WORK INSTRUCTION | Could you give back the whole listing exactly as written?

DATA FOR ANALYSIS |
———
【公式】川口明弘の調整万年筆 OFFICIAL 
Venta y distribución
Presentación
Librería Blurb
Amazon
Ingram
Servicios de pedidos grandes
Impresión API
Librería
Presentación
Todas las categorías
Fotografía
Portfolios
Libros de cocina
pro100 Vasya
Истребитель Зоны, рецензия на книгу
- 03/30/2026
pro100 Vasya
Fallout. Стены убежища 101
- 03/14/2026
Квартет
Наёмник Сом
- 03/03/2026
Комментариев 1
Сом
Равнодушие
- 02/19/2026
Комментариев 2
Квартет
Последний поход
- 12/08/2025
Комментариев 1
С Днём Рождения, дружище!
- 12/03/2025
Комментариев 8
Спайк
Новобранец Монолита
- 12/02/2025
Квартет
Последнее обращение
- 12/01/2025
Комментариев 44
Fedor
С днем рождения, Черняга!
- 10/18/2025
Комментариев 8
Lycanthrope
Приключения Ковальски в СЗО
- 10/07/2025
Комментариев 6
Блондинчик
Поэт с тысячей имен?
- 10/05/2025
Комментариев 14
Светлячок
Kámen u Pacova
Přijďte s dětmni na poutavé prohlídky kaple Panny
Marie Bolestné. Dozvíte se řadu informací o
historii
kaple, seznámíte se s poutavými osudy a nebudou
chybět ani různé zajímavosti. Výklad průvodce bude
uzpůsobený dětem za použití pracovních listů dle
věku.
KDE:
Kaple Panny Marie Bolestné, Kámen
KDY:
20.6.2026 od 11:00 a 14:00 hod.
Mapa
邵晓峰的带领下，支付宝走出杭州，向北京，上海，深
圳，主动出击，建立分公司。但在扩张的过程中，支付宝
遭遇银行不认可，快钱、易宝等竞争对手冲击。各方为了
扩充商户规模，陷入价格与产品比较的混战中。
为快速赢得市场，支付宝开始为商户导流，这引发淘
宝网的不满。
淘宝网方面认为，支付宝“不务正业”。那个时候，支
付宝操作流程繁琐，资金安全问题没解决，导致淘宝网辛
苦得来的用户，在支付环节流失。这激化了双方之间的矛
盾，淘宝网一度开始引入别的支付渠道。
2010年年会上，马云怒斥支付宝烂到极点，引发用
———
RESULT FOR THIS TASK |
【公式】川口明弘の調整万年筆 OFFICIAL 
Venta y distribución
Presentación
Librería Blurb
Amazon
Ingram
Servicios de pedidos grandes
Impresión API
Librería
Presentación
Todas las categorías
Fotografía
Portfolios
Libros de cocina
pro100 Vasya
Истребитель Зоны, рецензия на книгу
- 03/30/2026
pro100 Vasya
Fallout. Стены убежища 101
- 03/14/2026
Квартет
Наёмник Сом
- 03/03/2026
Комментариев 1
Сом
Равнодушие
- 02/19/2026
Комментариев 2
Квартет
Последний поход
- 12/08/2025
Комментариев 1
С Днём Рождения, дружище!
- 12/03/2025
Комментариев 8
Спайк
Новобранец Монолита
- 12/02/2025
Квартет
Последнее обращение
- 12/01/2025
Комментариев 44
Fedor
С днем рождения, Черняга!
- 10/18/2025
Комментариев 8
Lycanthrope
Приключения Ковальски в СЗО
- 10/07/2025
Комментариев 6
Блондинчик
Поэт с тысячей имен?
- 10/05/2025
Комментариев 14
Светлячок
Kámen u Pacova
Přijďte s dětmni na poutavé prohlídky kaple Panny
Marie Bolestné. Dozvíte se řadu informací o
historii
kaple, seznámíte se s poutavými osudy a nebudou
chybět ani různé zajímavosti. Výklad průvodce bude
uzpůsobený dětem za použití pracovních listů dle
věku.
KDE:
Kaple Panny Marie Bolestné, Kámen
KDY:
20.6.2026 od 11:00 a 14:00 hod.
Mapa
邵晓峰的带领下，支付宝走出杭州，向北京，上海，深
圳，主动出击，建立分公司。但在扩张的过程中，支付宝
遭遇银行不认可，快钱、易宝等竞争对手冲击。各方为了
扩充商户规模，陷入价格与产品比较的混战中。
为快速赢得市场，支付宝开始为商户导流，这引发淘
宝网的不满。
淘宝网方面认为，支付宝“不务正业”。那个时候，支
付宝操作流程繁琐，资金安全问题没解决，导致淘宝网辛
苦得来的用户，在支付环节流失。这激化了双方之间的矛
盾，淘宝网一度开始引入别的支付渠道。
2010年年会上，马云怒斥支付宝烂到极点，引发用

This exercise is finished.